On 8/6/21 11:50 AM,
hor...@gmail.com wrote:
> Hi,
>
> in one installation (which is on Azure) we have latency issues. I do
> not think its CPU or disk related. But instead it seems to me that the
> network latency is to blame.
>
> Are there any good metrics in scylla to see the network latency and
> its effects?
>
>
I don't think we have good tools to distinguish network latency from
other sources. Maybe the closest thing is to use tracing. It will report
the time at which Scylla thinks it sent a message, and the time at which
the other node thinks it receives it.
To get good results, you'll need the clocks of all machines to be
accurately synchronized with ntp (a good idea anyway, but here you need
to be even more sure), and a lightly loaded or even idle cluster. If the
cluster is busy, then some latency will be introduced by internal
queueing. It's a good idea to measure using different nodes as
coordinators, to see if there is some asymmetry.

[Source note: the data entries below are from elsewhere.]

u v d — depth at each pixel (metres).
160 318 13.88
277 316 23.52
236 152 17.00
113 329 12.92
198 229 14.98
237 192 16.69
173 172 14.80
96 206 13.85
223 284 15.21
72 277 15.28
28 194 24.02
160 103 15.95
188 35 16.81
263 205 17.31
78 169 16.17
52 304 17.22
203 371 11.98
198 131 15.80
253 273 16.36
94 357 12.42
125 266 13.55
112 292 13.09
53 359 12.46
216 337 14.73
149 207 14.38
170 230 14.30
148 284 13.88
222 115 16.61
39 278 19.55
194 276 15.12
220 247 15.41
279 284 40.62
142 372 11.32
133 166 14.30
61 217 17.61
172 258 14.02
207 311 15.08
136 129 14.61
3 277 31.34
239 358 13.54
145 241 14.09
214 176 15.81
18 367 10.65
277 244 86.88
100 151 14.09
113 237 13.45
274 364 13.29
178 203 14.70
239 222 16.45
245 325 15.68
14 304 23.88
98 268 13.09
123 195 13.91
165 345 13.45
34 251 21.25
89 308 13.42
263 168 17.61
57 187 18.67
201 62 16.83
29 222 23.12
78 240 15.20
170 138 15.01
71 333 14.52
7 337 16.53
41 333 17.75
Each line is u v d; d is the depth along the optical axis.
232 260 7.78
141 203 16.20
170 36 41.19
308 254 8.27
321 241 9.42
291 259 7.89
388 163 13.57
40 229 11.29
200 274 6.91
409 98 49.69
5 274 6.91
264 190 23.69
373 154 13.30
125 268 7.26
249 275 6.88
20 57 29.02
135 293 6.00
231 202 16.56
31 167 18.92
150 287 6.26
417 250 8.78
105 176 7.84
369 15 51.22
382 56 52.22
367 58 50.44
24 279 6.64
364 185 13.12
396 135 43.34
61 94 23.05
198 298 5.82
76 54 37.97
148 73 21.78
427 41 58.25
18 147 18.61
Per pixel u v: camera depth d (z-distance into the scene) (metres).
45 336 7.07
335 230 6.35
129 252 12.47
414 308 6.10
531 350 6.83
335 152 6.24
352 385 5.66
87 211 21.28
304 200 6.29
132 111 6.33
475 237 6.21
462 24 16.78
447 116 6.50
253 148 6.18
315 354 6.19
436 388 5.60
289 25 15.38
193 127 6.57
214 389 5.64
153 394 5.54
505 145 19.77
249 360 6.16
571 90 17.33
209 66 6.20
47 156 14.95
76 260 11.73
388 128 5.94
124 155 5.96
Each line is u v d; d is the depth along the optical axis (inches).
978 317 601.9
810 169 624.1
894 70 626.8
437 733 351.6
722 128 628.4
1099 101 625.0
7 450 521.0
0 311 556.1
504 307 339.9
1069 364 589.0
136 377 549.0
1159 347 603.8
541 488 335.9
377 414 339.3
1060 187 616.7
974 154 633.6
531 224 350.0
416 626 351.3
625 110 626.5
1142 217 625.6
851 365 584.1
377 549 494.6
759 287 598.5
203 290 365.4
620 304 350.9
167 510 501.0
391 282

> A regular ping is reporting 1.5ms for the internal network. Which is
> much higher than the 0.2 ms for other installations. Does anyone use
> Microsoft Azure, is this normal?
I don't have much experience with Azure, but often availability zones
have ~1ms latency. It's good practice to spread your cluster across
multiple availability zones (and have Scylla recognize them as racks) so
a loss of a zone doesn't impact the cluster. So many clusters do work
with 1ms within-region latency.